§ **What is required**: Which lines below contain the word "institut"? Copy each one.

================================

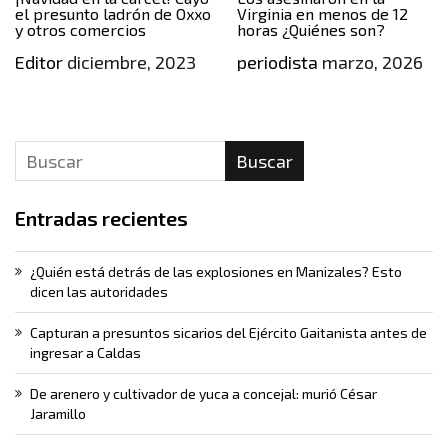
el presunto ladrón de Oxxo
Virginia en menos de 12
y otros comercios
horas ¿Quiénes son?
Editor
diciembre, 2023
periodista
marzo, 2026
Buscar
Entradas recientes
¿Quién está detrás de las explosiones en Manizales? Esto
dicen las autoridades
Capturan a presuntos sicarios del Ejército Gaitanista antes de
ingresar a Caldas
De arenero y cultivador de yuca a concejal: murió César
Jaramillo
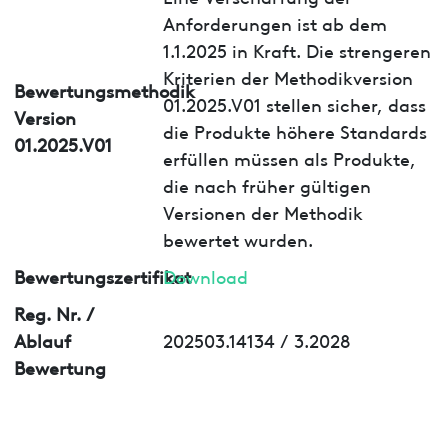
Anforderungen ist ab dem
1.1.2025 in Kraft. Die strengeren
Kriterien der Methodikversion
Bewertungsmethodik
01.2025.V01 stellen sicher, dass
Version
die Produkte höhere Standards
01.2025.V01
erfüllen müssen als Produkte,
die nach früher gültigen
Versionen der Methodik
bewertet wurden.
Bewertungszertifikat
Download
Reg. Nr. /
Ablauf
202503.14134 / 3.2028
Bewertung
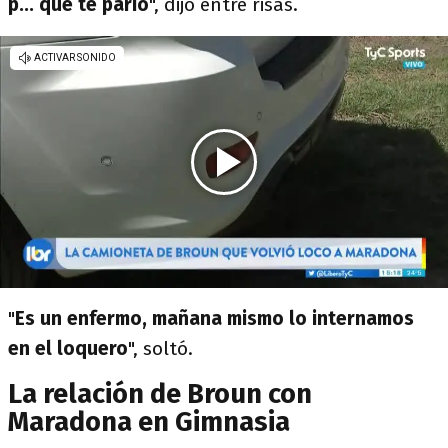
p... que te parió
", dijo entre risas.
"
Es un enfermo, mañana mismo lo internamos
en el loquero
", soltó.
La relación de Broun con
Maradona en Gimnasia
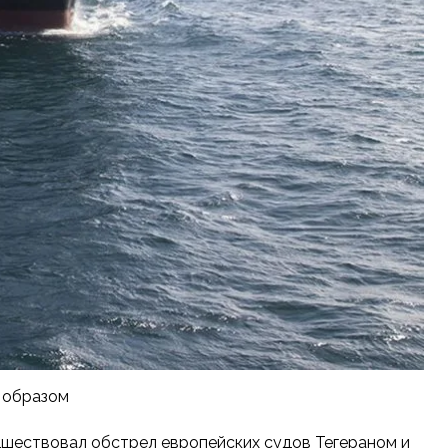
е образом
едшествовал обстрел европейских судов Тегераном и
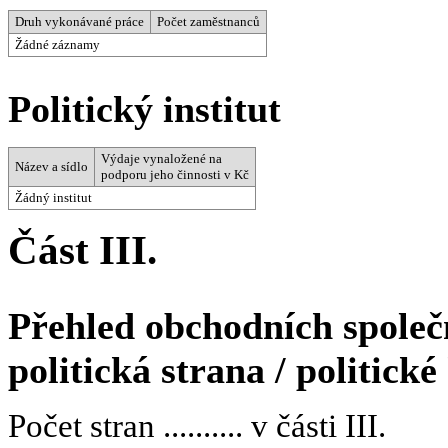
Druh vykonávané práce
Počet zaměstnanců
Žádné záznamy
Politický institut
Výdaje vynaložené na
Název a sídlo
podporu jeho činnosti v Kč
Žádný institut
Část III.
Přehled obchodních společn
politická strana / politické
Počet stran .......... v části III.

================================

§ **Solution for this task**:
Politický institut
Žádný institut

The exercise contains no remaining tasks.